フィッシング環状線『萩月』の車内で小さな怒号が響いた。
子供姿の四方山さんは、コンソメスナックを頬張る私をぽかぽかと叩く。いつもよりもさらに小柄な体格からくりだされるパンチは全く効かなかったけれど、代わりに数個のスナックが床に放り出された。
うっすらと水気のつのる床に落ちたそれらにはすぐに薄黒い影がさして、しおらしく潰れた。
「そんな、バカになんてしてませんよ」
私は指先についたコンソメの粉をペロリとやると、また次いつ怒られるかしらと四方山さんの顔色をうかがいながら菓子の袋をカバンにしまう。
私はただ、しお味よりもコンソメ味の方が好きって言っただけなんだけど……。どうやらこの歳の四方山さんにはそれがお気に召さなかったらしい。
ていうか、普通逆じゃない?
「あ、おい。今『子供なんだからコンソメ味の方が好きなんじゃないの』って思っただろ」
「お、思ってませんよ」
「『家に来た小学生にはコンソメパンチ出しておけばアリみたいに群がって楽だ』って思っただろ!」
「それこそ思ってませんよ!」
私のことを勝手にスピーカーにしながら、「やれやれ」四方山さんはやっと腰を落ち着けて、背負っていたリュックの中から小魚のお菓子を取りだした。あれだけ言うんだから、しお味なんだろう。
「その通り、ワカサギの唐揚げだ。食べろ」
遮ろうとする私の手をするりとかいくぐって、四方山さんの手が口につっこまれる。変なところ器用なんだからなあ、もう。
しぶしぶ口にした唐揚げは……うーん、なんだろ、油っぽくて……たしかにしお味で……ほんのすこしざらっとして、最後に小骨のような後味で消えた。ごくり飲みこんで、喉の奥にひとかけら残った魚の残骸に下を伸ばす。えっえっ。変なとこに付いちゃったなあ。
「どうだ、美味いだろう」
「……そうですねえ」
否定はしない。とりあえずね。
「……というか、以外と小さいんですね、ワカサギって。鰯くらいあると思ってました」
「調べとけよ。年魚で寿命が一年だぞ。そんな大きくなれるもんかい」
ましてこんな凍りついた湖の中だ──。
私は足下、車両の床にあけられた直径十センチほどの穴を見た。そのすぐ脇で、さっき落としたコンソメスナックが不安そうに震えている。

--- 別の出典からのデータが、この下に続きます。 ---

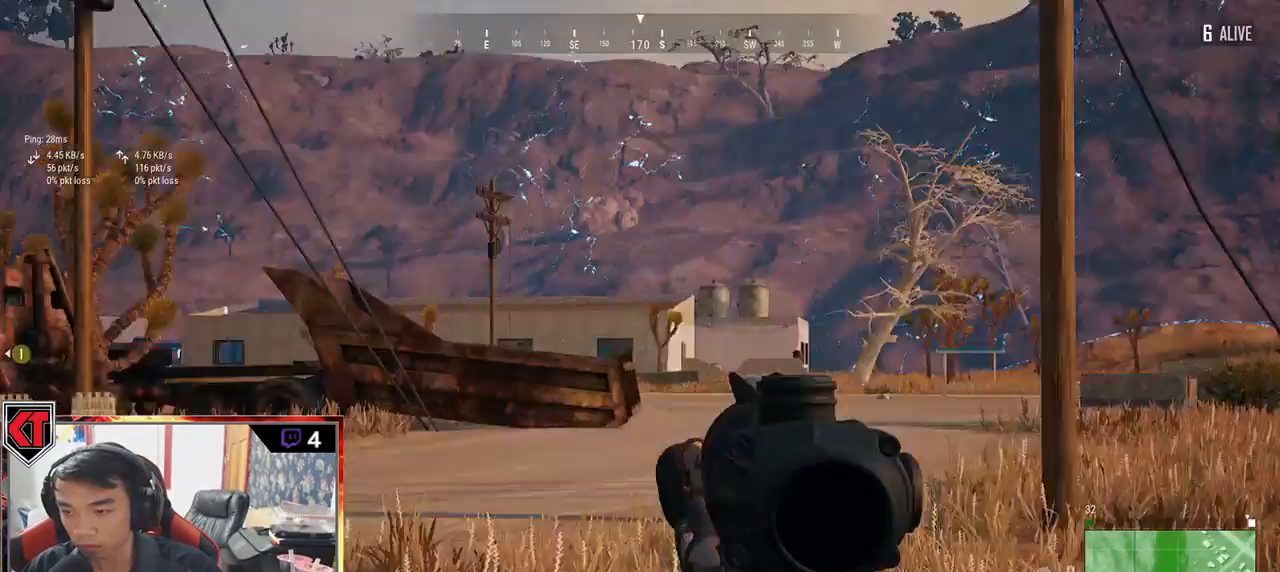
{"keys": ["e"], "mouse": [], "events": [[183, "d", "up"]]}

穴の下ではガッチリと固まった湖面が列車の進むのと同じ速さで後ろに向かってゴオオと流れている。人間がすっぽり落ちてしまうことはないにしても、何か貴重品でも落としたら大変だ。私はカバンの口を確かめて、車内放送が流れるのを待った。
──『まもなく、湖上駅、湖上駅。お出口はございません。列車が完全に停止してからアイスドリルをご使用ください。ご入り用の際には、車掌、または萩月係員までお知らせください』──
雪のような音と共に、ゆっくりと列車が止まる。
四方山さんは早速取りだしたアイスドリルを手にうずうずと私の方を見たり、床を見たり、天井を見たりした。天井には最近じゃ珍しい白熱電球がぶら下がっていて、たまにジジジと音を立てて明滅した。『あたたかみ』とか『雰囲気』とかが大事らしい。
「危ないから私がやりますよ」
四方山さんは忠告を無視してアイスドリルに振り回されながらなんとか湖面に穴をあけきった。掻きだされた氷がかき氷のように床に散らばる。数度手で払って、量も冷たさもどうしようもないとわかって放っておくことにする。

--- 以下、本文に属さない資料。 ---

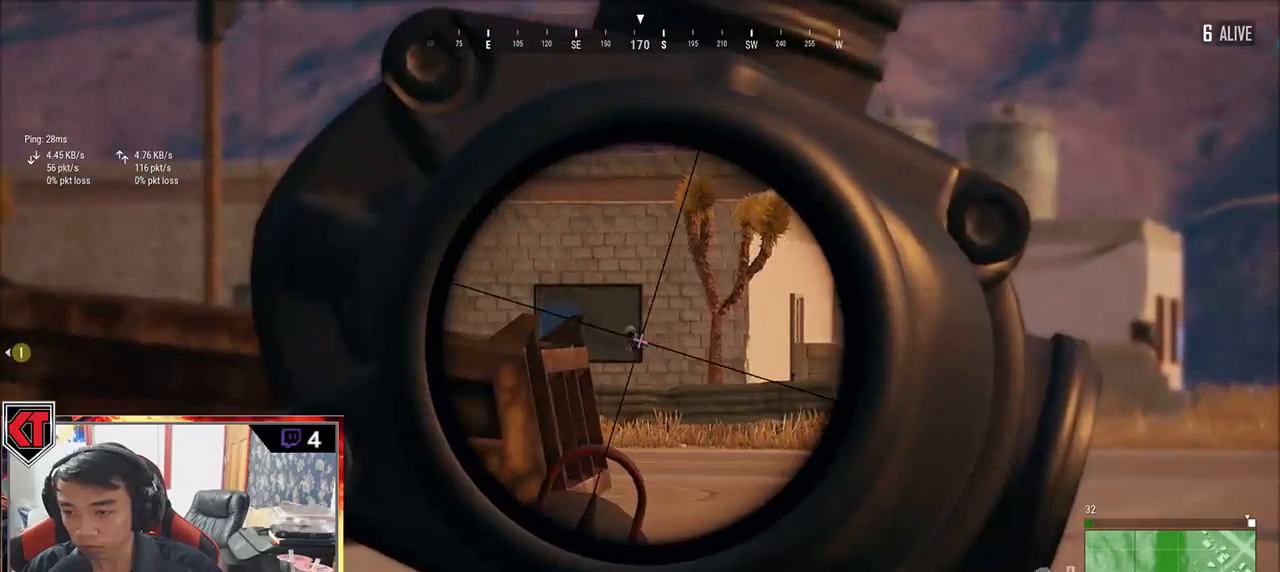
{"keys": ["a"], "mouse": [], "events": [[167, "a", "down"], [167, "mouse_left", "down"], [183, "e", "up"], [250, "mouse_left", "up"]]}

四方山さんはというと、「ほれ」、穴あけとは打って変わって器用な手先でうねうね蠢くエサを釣り針にくくりつけていた。
「……ありがとうございます」
おい、お前付けてみろよ。からかわれないように慎重にお礼を言う。真下に垂れさがった釣り糸の先でそれが動く度、ぎゅっと握った釣り竿がほんの少しだけ揺さぶられるのがわかる。うね、ぐい、うね、よろ。…………。釣りよりも、次のエサをどうやって付けてもらうかの方が重要だった。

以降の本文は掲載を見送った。